*** Excerpted records ***
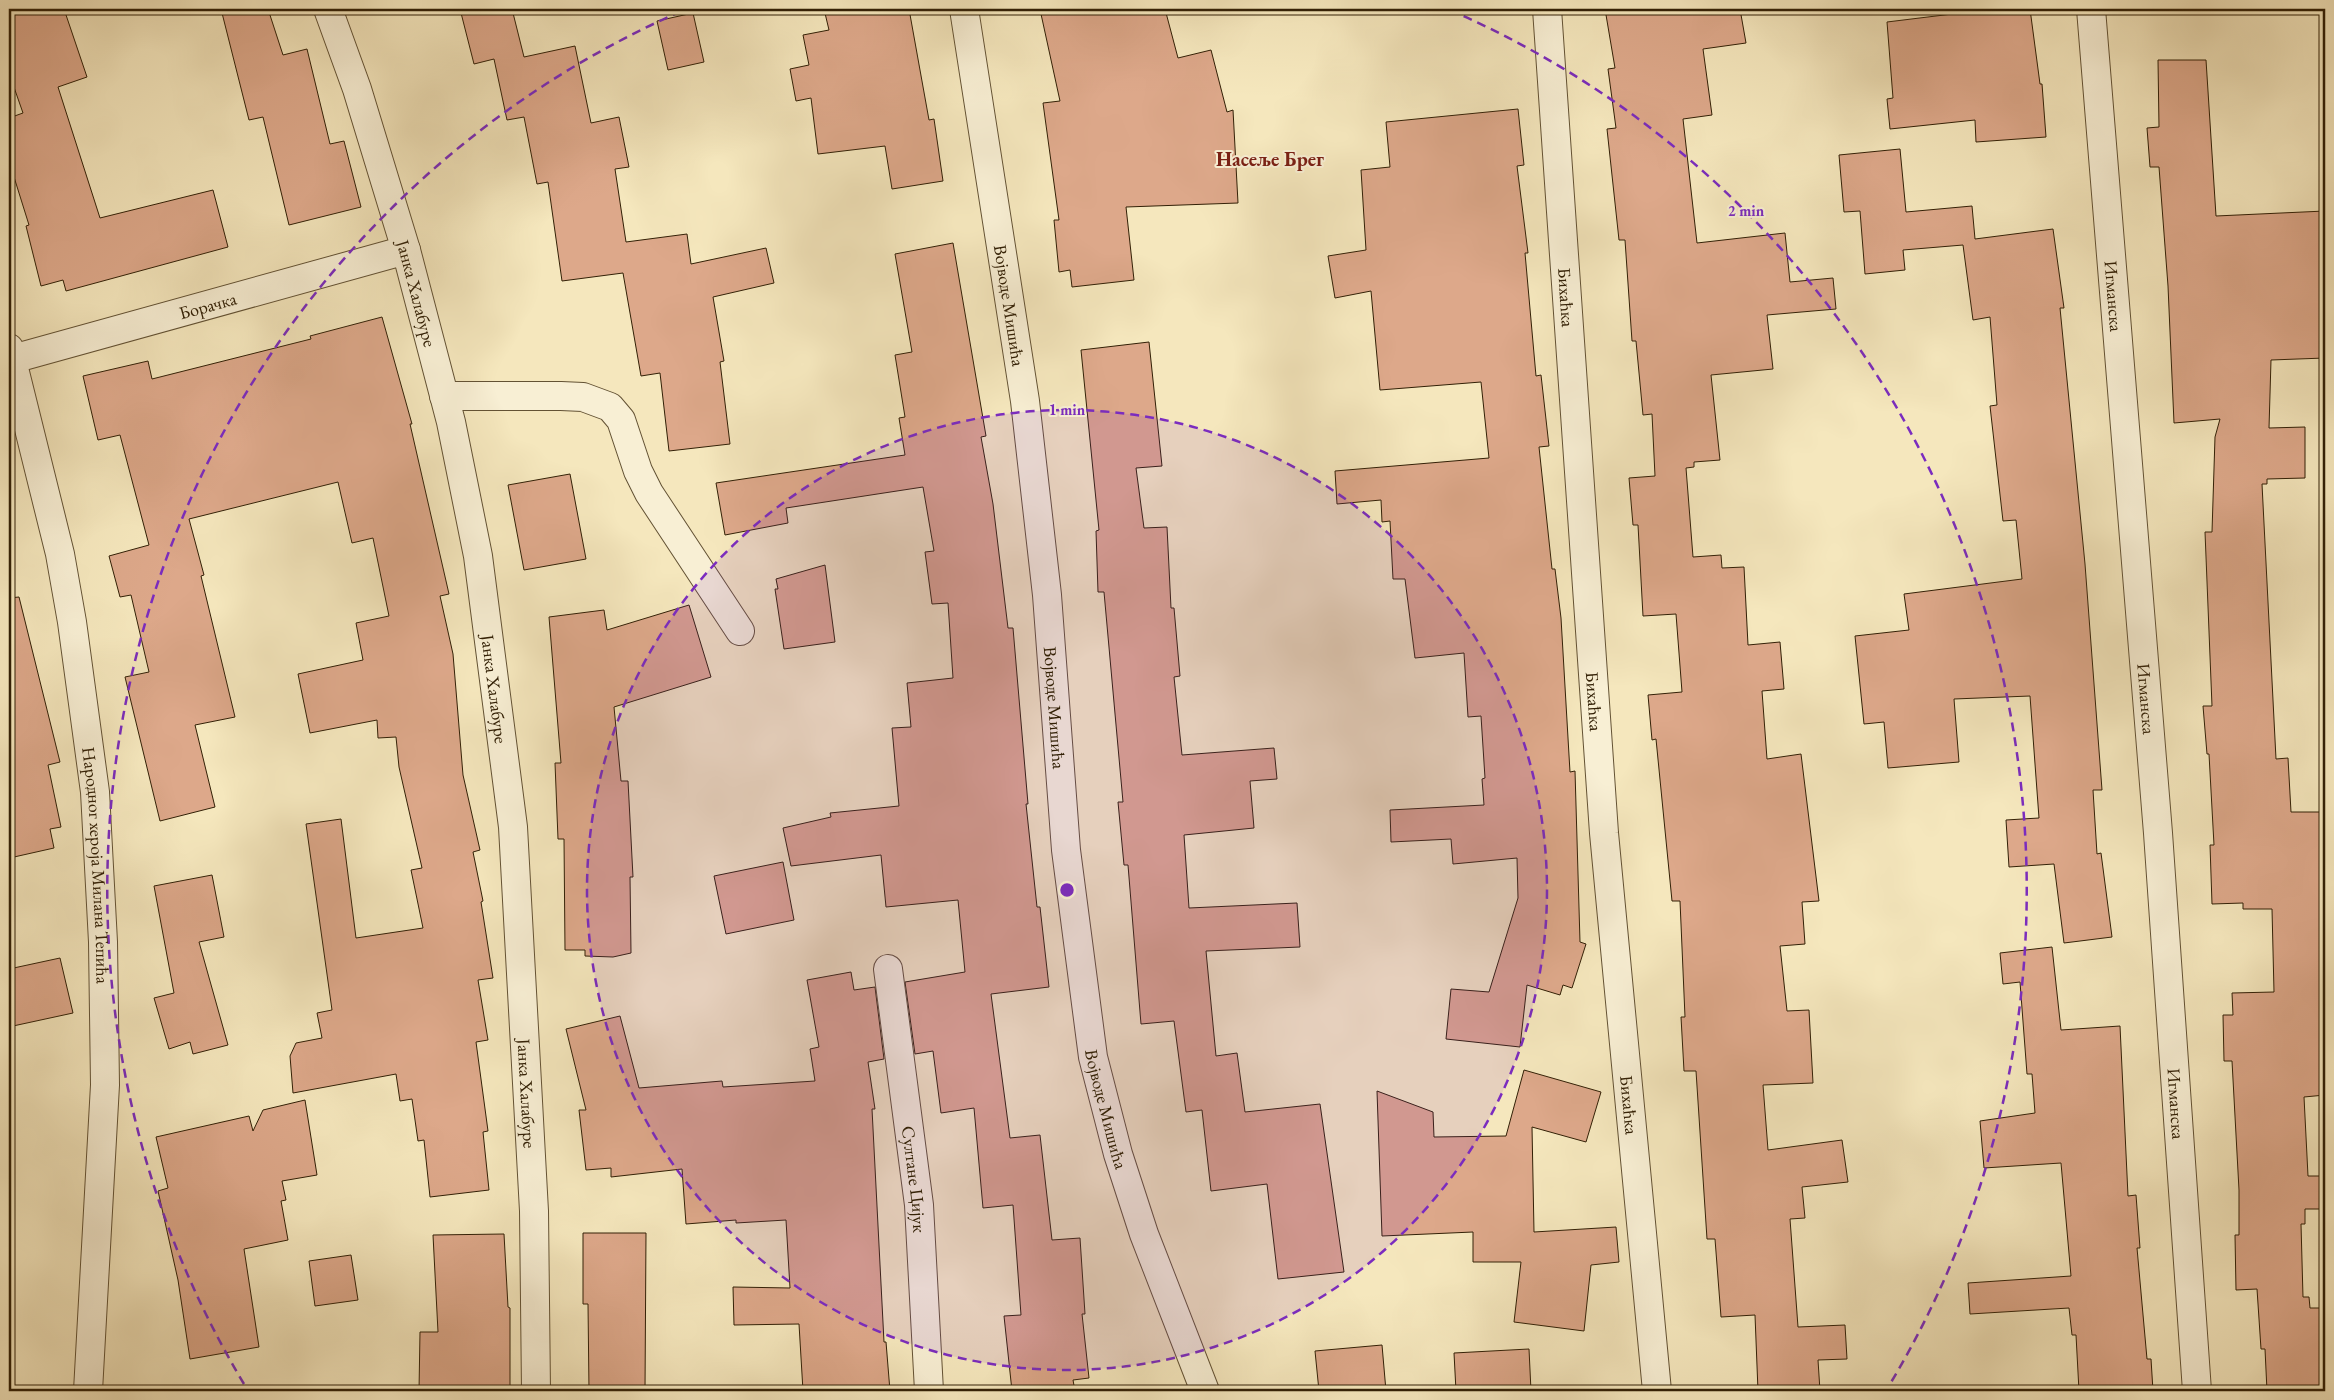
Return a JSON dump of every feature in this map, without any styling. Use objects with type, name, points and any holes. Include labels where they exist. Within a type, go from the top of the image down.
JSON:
[{"type":"street","name":"Јанка Халабуре","points":[[328,9],[357,89],[406,250],[444,396],[478,556],[513,827],[534,1211],[536,1391]]},
{"type":"street","name":"Војводе Мишића","points":[[964,9],[1025,401],[1047,595],[1066,850],[1093,1057],[1118,1154],[1144,1234],[1205,1391]]},
{"type":"street","name":"Бихаћка","points":[[1547,9],[1604,833],[1658,1391]]},
{"type":"street","name":"Игманска","points":[[2091,9],[2157,823],[2196,1391]]},
{"type":"street","name":"Борачка","points":[[10,356],[406,250]]},
{"type":"street","name":"Народног хероја Милана Тепића","points":[[10,356],[60,554],[72,622],[95,792],[103,942],[105,1085],[88,1391]]},
{"type":"street","points":[[444,396],[583,397],[610,407],[621,420],[638,471],[649,493],[740,631]]},
{"type":"street","name":"Султане Цијук","points":[[888,969],[919,1205],[929,1391]]},
{"type":"building","points":[[9,9],[64,9],[87,77],[58,87],[100,218],[213,190],[228,247],[66,291],[63,280],[41,286],[26,226],[29,225],[9,161],[9,118],[23,113],[9,73]]},
{"type":"building","points":[[221,9],[268,9],[283,55],[307,49],[330,144],[344,141],[361,207],[289,225],[263,117],[249,120]]},
{"type":"building","points":[[460,9],[512,9],[524,57],[575,46],[591,123],[619,117],[629,167],[615,169],[626,242],[687,234],[691,264],[766,248],[774,283],[713,297],[724,361],[720,362],[730,444],[669,451],[660,373],[641,376],[623,273],[562,281],[548,182],[537,184],[524,117],[507,120],[494,59],[474,64]]},
{"type":"building","points":[[824,9],[909,9],[929,120],[934,119],[943,181],[892,189],[885,146],[818,154],[811,98],[796,101],[790,69],[809,65],[803,35],[829,30]]},
{"type":"building","points":[[1067,9],[1165,9],[1178,58],[1211,50],[1227,112],[1233,110],[1238,203],[1126,207],[1134,280],[1072,287],[1070,270],[1059,272],[1054,220],[1059,220],[1043,103],[1060,101],[1041,14]]},
{"type":"building","points":[[1605,9],[1740,9],[1746,43],[1703,49],[1712,115],[1683,119],[1697,243],[1785,233],[1790,282],[1833,278],[1836,309],[1767,315],[1773,369],[1711,375],[1720,460],[1694,462],[1694,467],[1686,468],[1693,557],[1721,555],[1722,568],[1744,567],[1748,645],[1780,642],[1784,689],[1762,691],[1767,759],[1801,754],[1819,901],[1802,902],[1805,944],[1780,946],[1787,1011],[1809,1010],[1813,1083],[1763,1085],[1768,1150],[1842,1140],[1848,1182],[1802,1187],[1805,1218],[1790,1219],[1798,1327],[1845,1325],[1847,1359],[1818,1360],[1820,1391],[1758,1391],[1755,1315],[1721,1317],[1715,1239],[1707,1239],[1696,1071],[1684,1071],[1681,1017],[1685,1017],[1680,901],[1672,901],[1656,739],[1652,740],[1648,695],[1682,692],[1676,614],[1643,616],[1638,525],[1633,525],[1629,478],[1655,476],[1652,414],[1643,415],[1636,341],[1632,341],[1625,240],[1619,240],[1607,129],[1616,128],[1608,69],[1615,68]]},
{"type":"building","points":[[1993,9],[2030,9],[2040,84],[2042,84],[2046,137],[1976,142],[1975,120],[1890,129],[1887,99],[1893,98],[1887,22]]},
{"type":"building","points":[[693,13],[704,62],[668,70],[657,21]]},
{"type":"building","points":[[2158,60],[2206,60],[2216,216],[2325,211],[2325,358],[2271,360],[2269,428],[2305,427],[2305,478],[2267,479],[2267,484],[2262,484],[2276,759],[2288,758],[2291,812],[2325,812],[2325,1095],[2304,1097],[2308,1176],[2325,1176],[2325,1209],[2305,1209],[2305,1224],[2301,1224],[2303,1297],[2309,1297],[2310,1308],[2325,1308],[2325,1391],[2267,1391],[2265,1349],[2261,1349],[2257,1289],[2236,1290],[2235,1235],[2239,1235],[2239,1190],[2232,1061],[2224,1061],[2223,1015],[2233,1015],[2232,993],[2274,992],[2272,909],[2243,909],[2243,903],[2212,904],[2210,845],[2214,845],[2209,754],[2207,754],[2203,706],[2212,706],[2205,532],[2212,532],[2215,437],[2220,419],[2174,423],[2168,286],[2159,167],[2150,167],[2147,128],[2159,127]]},
{"type":"building","points":[[1518,109],[1524,165],[1517,166],[1528,253],[1525,253],[1536,376],[1541,375],[1549,446],[1539,447],[1552,569],[1555,569],[1561,618],[1570,772],[1575,771],[1580,942],[1586,944],[1572,988],[1563,985],[1560,995],[1527,985],[1520,1047],[1446,1039],[1451,989],[1489,992],[1518,898],[1517,858],[1453,864],[1451,839],[1391,842],[1390,810],[1484,805],[1482,779],[1485,778],[1481,716],[1468,717],[1464,653],[1415,658],[1405,579],[1393,579],[1390,521],[1382,522],[1381,500],[1337,504],[1335,471],[1489,458],[1481,382],[1380,390],[1371,291],[1335,298],[1328,256],[1366,250],[1361,170],[1390,167],[1386,122]]},
{"type":"building","points":[[1900,149],[1906,212],[1972,206],[1975,239],[2053,229],[2064,308],[2060,308],[2085,564],[2102,790],[2093,790],[2097,854],[2101,853],[2112,937],[2064,943],[2054,864],[2009,867],[2006,820],[2039,818],[2030,696],[1954,699],[1959,762],[1888,768],[1884,722],[1864,724],[1855,636],[1909,630],[1904,594],[2022,579],[2016,520],[2003,521],[1990,406],[1997,405],[1990,317],[1973,320],[1963,245],[1903,250],[1905,270],[1865,274],[1860,211],[1844,212],[1839,155]]},
{"type":"building","points":[[953,243],[986,436],[981,437],[993,504],[1008,628],[1013,628],[1028,804],[1026,804],[1037,907],[1040,907],[1049,987],[991,994],[1010,1138],[1040,1135],[1052,1240],[1080,1238],[1085,1314],[1082,1314],[1089,1378],[1073,1380],[1075,1391],[1012,1391],[1004,1316],[1021,1315],[1013,1205],[983,1208],[974,1108],[941,1113],[933,1051],[915,1054],[905,982],[965,972],[958,900],[886,907],[881,855],[791,866],[783,828],[831,817],[830,813],[899,806],[892,728],[911,727],[907,683],[953,678],[948,603],[932,604],[925,552],[934,551],[923,487],[786,508],[788,523],[725,535],[716,483],[905,455],[899,418],[905,417],[895,355],[912,352],[895,254]]},
{"type":"building","points":[[382,317],[412,424],[410,424],[449,594],[440,596],[453,654],[463,775],[480,850],[473,852],[483,901],[481,902],[493,978],[478,980],[488,1040],[476,1042],[488,1131],[483,1132],[489,1190],[430,1197],[424,1140],[418,1141],[412,1099],[400,1101],[396,1074],[293,1093],[290,1056],[296,1043],[322,1038],[317,1013],[332,1010],[306,824],[341,819],[356,938],[423,928],[411,870],[422,868],[399,767],[396,737],[378,738],[377,720],[310,733],[298,674],[363,660],[356,623],[389,616],[373,538],[352,543],[338,482],[189,519],[204,575],[201,576],[235,717],[195,725],[215,807],[160,821],[125,677],[149,672],[131,595],[120,597],[109,556],[149,545],[120,435],[98,440],[83,376],[148,361],[152,379],[311,339],[310,336]]},
{"type":"building","points":[[1149,342],[1162,466],[1136,468],[1144,528],[1167,527],[1171,608],[1174,608],[1180,676],[1174,677],[1182,755],[1274,748],[1277,779],[1250,781],[1254,828],[1184,835],[1189,908],[1297,903],[1300,947],[1206,951],[1216,1056],[1237,1053],[1245,1112],[1320,1104],[1344,1272],[1278,1279],[1267,1184],[1211,1191],[1202,1110],[1186,1112],[1174,1021],[1141,1024],[1128,865],[1124,865],[1118,802],[1123,802],[1104,592],[1098,592],[1096,531],[1099,530],[1081,350]]},
{"type":"building","points":[[570,474],[586,559],[524,570],[508,485]]},
{"type":"building","points":[[825,565],[835,642],[784,649],[775,589],[778,589],[776,579]]},
{"type":"building","points":[[19,597],[60,762],[48,765],[61,827],[50,829],[54,848],[14,857],[9,832],[9,598]]},
{"type":"building","points":[[689,605],[711,677],[614,707],[621,781],[628,781],[633,877],[630,877],[631,953],[613,957],[585,956],[585,950],[565,950],[564,839],[558,839],[555,763],[561,763],[549,617],[604,610],[607,630]]},
{"type":"building","points":[[783,862],[794,920],[726,934],[714,876]]},
{"type":"building","points":[[212,875],[224,937],[199,942],[228,1045],[193,1054],[190,1042],[169,1049],[154,998],[174,993],[154,886]]},
{"type":"building","points":[[2052,947],[2061,1030],[2120,1026],[2128,1196],[2136,1195],[2140,1248],[2137,1248],[2147,1359],[2151,1359],[2153,1391],[2079,1391],[2076,1335],[2072,1335],[2069,1308],[1970,1314],[1968,1283],[2071,1276],[2061,1163],[1984,1168],[1980,1121],[2035,1113],[2032,1074],[2027,1074],[2020,982],[2003,984],[2000,953]]},
{"type":"building","points":[[60,958],[73,1013],[13,1026],[9,1007],[9,969]]},
{"type":"building","points":[[851,972],[854,990],[875,987],[884,1059],[868,1062],[875,1109],[872,1109],[884,1342],[886,1342],[890,1391],[803,1391],[799,1324],[734,1325],[733,1287],[790,1288],[786,1220],[736,1223],[736,1220],[686,1224],[682,1169],[611,1177],[611,1168],[586,1170],[579,1110],[586,1110],[566,1029],[620,1016],[639,1088],[722,1081],[723,1087],[815,1081],[810,1049],[819,1047],[807,980]]},
{"type":"building","points":[[1524,1070],[1601,1092],[1586,1142],[1532,1127],[1534,1232],[1616,1227],[1619,1262],[1591,1265],[1584,1331],[1514,1322],[1521,1262],[1473,1262],[1473,1232],[1382,1236],[1377,1091],[1433,1112],[1434,1137],[1506,1136]]},
{"type":"building","points":[[305,1100],[317,1175],[282,1181],[286,1200],[281,1201],[288,1240],[244,1249],[259,1347],[190,1359],[178,1280],[158,1191],[168,1188],[156,1137],[249,1116],[253,1131],[263,1110]]},
{"type":"building","points":[[583,1233],[646,1233],[645,1391],[589,1391],[588,1304],[583,1304]]},
{"type":"building","points":[[504,1234],[508,1307],[510,1308],[510,1391],[419,1391],[420,1332],[438,1332],[433,1235]]},
{"type":"building","points":[[351,1255],[358,1300],[315,1306],[309,1261]]},
{"type":"building","points":[[1382,1345],[1386,1391],[1319,1391],[1315,1351]]},
{"type":"building","points":[[1529,1349],[1531,1391],[1456,1391],[1454,1353]]},
{"type":"district","name":"Насеље Брег","points":[[1270,159]]}]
*** End of Excerpted records ***
* **What is needed**:
Lines of the material above that contain the string "street" must be counted; respond with the total alone.

* **Response**:
8